What lines below contain the word "using"? Please pull each one out.

┄┄┄┄┄┄┄┄┄┄

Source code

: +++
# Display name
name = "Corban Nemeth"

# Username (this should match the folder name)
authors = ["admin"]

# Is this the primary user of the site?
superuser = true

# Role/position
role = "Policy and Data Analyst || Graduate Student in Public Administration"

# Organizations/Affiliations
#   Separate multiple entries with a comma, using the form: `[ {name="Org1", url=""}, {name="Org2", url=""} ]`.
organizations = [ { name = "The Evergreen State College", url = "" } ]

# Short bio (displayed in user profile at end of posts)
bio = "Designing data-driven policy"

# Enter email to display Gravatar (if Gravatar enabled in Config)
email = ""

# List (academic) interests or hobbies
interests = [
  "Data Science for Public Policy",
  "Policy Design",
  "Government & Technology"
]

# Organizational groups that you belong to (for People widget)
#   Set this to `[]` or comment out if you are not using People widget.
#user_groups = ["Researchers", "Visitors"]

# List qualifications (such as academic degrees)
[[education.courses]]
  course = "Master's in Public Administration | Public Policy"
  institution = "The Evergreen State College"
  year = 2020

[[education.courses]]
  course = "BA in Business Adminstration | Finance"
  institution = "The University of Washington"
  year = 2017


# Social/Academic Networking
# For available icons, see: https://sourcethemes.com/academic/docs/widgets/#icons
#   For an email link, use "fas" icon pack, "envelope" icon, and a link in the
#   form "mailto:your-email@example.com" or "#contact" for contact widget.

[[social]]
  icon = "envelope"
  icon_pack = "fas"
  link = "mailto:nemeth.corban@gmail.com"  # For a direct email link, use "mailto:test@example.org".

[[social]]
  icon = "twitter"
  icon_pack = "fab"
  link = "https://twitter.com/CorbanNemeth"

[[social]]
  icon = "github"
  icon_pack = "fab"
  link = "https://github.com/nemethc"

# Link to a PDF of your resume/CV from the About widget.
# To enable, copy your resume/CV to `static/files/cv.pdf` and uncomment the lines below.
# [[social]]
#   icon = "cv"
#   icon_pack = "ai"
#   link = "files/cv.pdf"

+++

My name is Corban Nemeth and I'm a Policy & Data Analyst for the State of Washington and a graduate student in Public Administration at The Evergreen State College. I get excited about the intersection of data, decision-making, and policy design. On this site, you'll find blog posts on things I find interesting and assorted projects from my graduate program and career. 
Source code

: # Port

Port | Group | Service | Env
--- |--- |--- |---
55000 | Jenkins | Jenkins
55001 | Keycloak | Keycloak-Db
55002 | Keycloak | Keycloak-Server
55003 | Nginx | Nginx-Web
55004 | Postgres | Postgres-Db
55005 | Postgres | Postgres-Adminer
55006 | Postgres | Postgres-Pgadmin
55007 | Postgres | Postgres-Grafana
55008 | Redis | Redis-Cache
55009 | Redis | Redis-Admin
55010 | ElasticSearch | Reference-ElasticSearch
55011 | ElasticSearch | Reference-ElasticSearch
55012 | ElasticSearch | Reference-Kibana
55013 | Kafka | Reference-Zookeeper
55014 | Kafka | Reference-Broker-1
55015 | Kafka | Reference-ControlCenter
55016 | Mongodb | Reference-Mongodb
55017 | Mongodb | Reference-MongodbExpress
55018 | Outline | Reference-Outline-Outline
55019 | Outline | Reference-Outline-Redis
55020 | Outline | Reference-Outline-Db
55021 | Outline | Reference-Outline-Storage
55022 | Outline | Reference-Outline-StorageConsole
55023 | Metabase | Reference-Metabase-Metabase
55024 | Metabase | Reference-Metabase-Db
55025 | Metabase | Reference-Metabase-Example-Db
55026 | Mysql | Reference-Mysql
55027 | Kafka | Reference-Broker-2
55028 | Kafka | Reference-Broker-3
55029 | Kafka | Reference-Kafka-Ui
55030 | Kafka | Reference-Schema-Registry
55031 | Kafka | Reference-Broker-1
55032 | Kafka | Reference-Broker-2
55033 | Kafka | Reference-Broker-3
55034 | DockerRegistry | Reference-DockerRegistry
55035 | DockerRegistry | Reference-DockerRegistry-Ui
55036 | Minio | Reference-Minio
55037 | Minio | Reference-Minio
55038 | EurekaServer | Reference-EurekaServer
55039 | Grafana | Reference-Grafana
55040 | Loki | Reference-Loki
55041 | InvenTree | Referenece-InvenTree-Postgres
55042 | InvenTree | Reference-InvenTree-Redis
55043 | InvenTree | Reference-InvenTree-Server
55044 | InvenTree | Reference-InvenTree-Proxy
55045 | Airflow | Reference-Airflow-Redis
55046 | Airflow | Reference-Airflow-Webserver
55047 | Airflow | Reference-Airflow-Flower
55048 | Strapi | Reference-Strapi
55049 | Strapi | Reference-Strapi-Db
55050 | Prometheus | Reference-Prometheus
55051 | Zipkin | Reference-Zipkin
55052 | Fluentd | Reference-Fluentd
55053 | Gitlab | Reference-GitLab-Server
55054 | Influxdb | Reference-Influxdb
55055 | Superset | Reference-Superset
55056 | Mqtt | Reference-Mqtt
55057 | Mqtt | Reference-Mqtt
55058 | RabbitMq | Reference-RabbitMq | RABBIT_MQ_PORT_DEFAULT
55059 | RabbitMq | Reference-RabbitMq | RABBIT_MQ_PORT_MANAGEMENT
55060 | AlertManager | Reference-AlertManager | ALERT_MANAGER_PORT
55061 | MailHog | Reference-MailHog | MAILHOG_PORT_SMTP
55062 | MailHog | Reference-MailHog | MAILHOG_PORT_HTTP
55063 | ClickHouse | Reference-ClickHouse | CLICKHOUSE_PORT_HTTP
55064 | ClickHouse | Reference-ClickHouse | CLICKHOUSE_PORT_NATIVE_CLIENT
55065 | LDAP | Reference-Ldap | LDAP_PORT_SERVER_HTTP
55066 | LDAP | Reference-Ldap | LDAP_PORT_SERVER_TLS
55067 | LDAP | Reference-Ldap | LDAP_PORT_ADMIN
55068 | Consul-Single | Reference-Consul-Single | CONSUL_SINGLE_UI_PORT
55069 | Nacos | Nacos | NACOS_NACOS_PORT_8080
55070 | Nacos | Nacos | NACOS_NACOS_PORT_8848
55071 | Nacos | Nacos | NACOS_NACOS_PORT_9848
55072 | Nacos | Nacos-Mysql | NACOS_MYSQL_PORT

┄┄┄┄┄┄┄┄┄┄

→ **RESPONSE FOR THIS EXERCISE**:
#   Separate multiple entries with a comma, using the form: `[ {name="Org1", url=""}, {name="Org2", url=""} ]`.
#   Set this to `[]` or comment out if you are not using People widget.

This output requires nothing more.